Вернемся на кладбище. И в родильную палату. Мы все начинаем умирать с того дня, как рождаемся. Но вместо того чтобы считать свою бесценную жизнь «тонким местом», где можно узнать Бога, и вместо того чтобы принять смерть как сокровенную часть жизни в той же мере, как и рождение, мы боимся этого финала. Независимо от своей религиозности мы даем волю этому страху, возводим его в ранг кумира, а затем тратим жизнь на служение ему. Екклесиаст же имел в виду частицу вечности, заключенную в нашем сердце, когда писал: «Лучше ходить в дом плача об умершем, нежели ходить в дом пира». Почему?
Потому что смерть напоминает нам о нашей пустоте. На кладбище много свободного места, и эта пустота напоминает ту, что находится у нас внутри. Но эта пустота — не то, чего следует бояться и избегать, а скорее, то, что должно произойти ради появления Дара.
Библия открывается словами о том, что земля была безвидна и пуста.
Затем явился Бог и сотворил мир.
Мы боимся кладбищенской тишины потому, что в ее спокойствии оказываемся лицом к лицу со своей пустотой. В тишине мы спрашиваем: «А что, если вся эта вера — не что иное, как ощущения? Что, если нет ничего, кроме надгробий сверху и костей под этой землей, на которой мы стоим?» С этих вопросов начинается жизнь, которая носит вечный характер. Появляется пространство для безграничного и обильного сотворения, пустота, исполненная содержания. Мы превращаемся в подобие плодородной почвы, через которую готов пробиться росток жизни.
В прошлый раз наша семья побывала на кладбище во время приезда на нашу родину, в Хорватию. Мы были все вместе — моя жена, две наши дочери, мой отец, уже старый и седой, моя мама, измученная неусыпными заботами о нас, и я. Мы шагали рядом, среди нас были представители католичества, ислама, иудаизма и атеизма — великие мужчины и женщины социалистической революции. В гулком молчании мы вспоминали прожитую жизнь. Вот к чему свелись все наши религиозные и идеологические похвальбы — к пустоте над зеленой травой.

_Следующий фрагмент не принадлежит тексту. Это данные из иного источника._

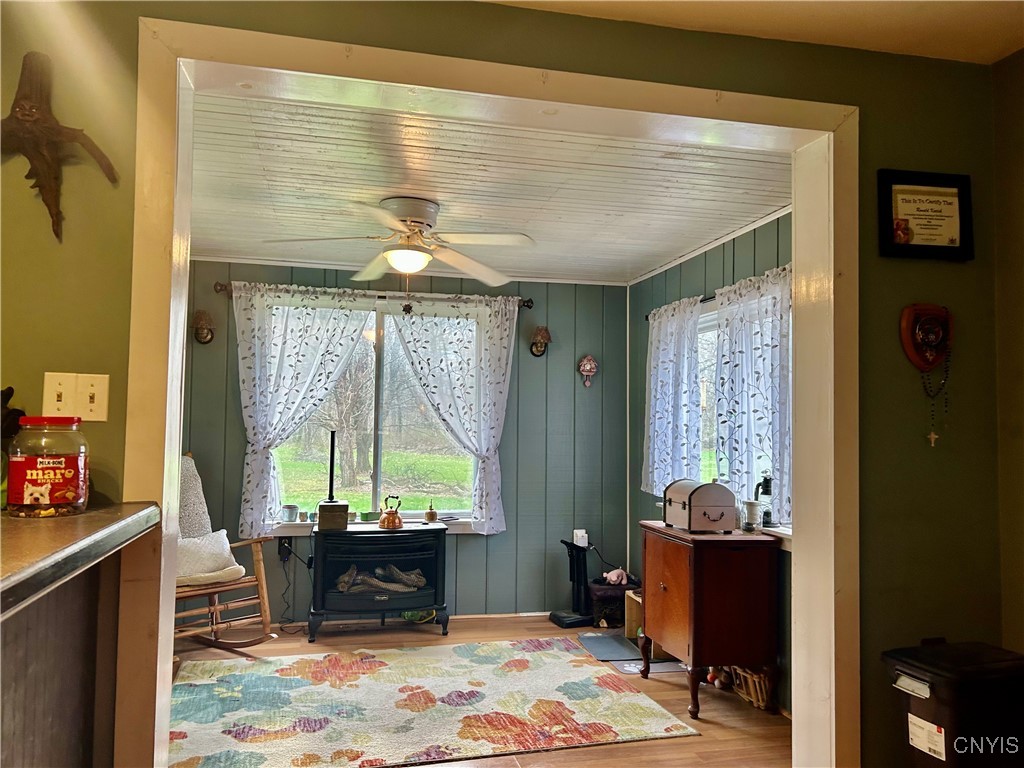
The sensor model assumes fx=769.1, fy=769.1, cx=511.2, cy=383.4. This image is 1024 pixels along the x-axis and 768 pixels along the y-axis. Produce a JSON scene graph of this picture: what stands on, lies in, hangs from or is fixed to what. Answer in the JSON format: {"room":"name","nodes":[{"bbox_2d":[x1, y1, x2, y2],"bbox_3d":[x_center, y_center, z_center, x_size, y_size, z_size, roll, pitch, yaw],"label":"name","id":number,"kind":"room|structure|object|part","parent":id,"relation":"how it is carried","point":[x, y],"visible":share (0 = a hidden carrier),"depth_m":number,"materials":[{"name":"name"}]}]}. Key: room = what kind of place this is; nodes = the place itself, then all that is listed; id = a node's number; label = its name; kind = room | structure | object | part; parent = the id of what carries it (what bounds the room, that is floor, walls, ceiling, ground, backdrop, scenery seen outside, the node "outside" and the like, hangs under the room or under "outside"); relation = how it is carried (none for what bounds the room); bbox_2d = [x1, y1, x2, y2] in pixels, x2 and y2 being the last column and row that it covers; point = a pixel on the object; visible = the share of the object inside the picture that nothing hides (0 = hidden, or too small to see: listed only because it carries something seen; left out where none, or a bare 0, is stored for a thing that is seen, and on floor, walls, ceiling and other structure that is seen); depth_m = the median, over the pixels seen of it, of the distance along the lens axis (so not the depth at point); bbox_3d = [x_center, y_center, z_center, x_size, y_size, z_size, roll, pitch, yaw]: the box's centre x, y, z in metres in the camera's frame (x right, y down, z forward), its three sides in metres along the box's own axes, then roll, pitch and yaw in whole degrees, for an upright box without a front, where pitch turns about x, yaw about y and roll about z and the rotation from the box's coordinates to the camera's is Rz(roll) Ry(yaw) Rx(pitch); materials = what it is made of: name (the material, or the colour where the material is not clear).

Зачем тратить жизнь (или, если уж на то пошло, очередную книгу), посвящая ее страху? Вы — целем Бога, и я целем Бога. Мы созданы для того, чтобы вести жизнь, имеющую вечный характер, уже сейчас. Для такой жизни потребуется регулярно сомневаться во всем, что нам известно, ибо мы знаем очень мало. Один из величайших поэтов Израиля, Иегуда Амихай, написал стихотворение, озаглавленное «Там, где мы правы»:
Там, где мы правы,
вовек не цвести цветам
по весне.
Там, где мы правы,
почва тверда, как
во дворе.
Но сомненья с любовью
взроют мир,
будто крот, как плуг.
Шепот там зазвучит,
где разрушенный дом
раньше стоял[16].
Место, где мы правы, редко оказывается «тонким местом». Отказ от правоты в том, что касается Бога, жизни, нас самих — процесс опустошения. Избавившись от потребности ведать всеми ответами, мы открываемся для восприятия историй тех людей, которых, как нам всегда казалось, мы знаем. Слушая и рассказывая, мы обнаруживаем, что наши разные и непростые истории сплетаются в прекрасное целое, чтобы его увидел весь мир.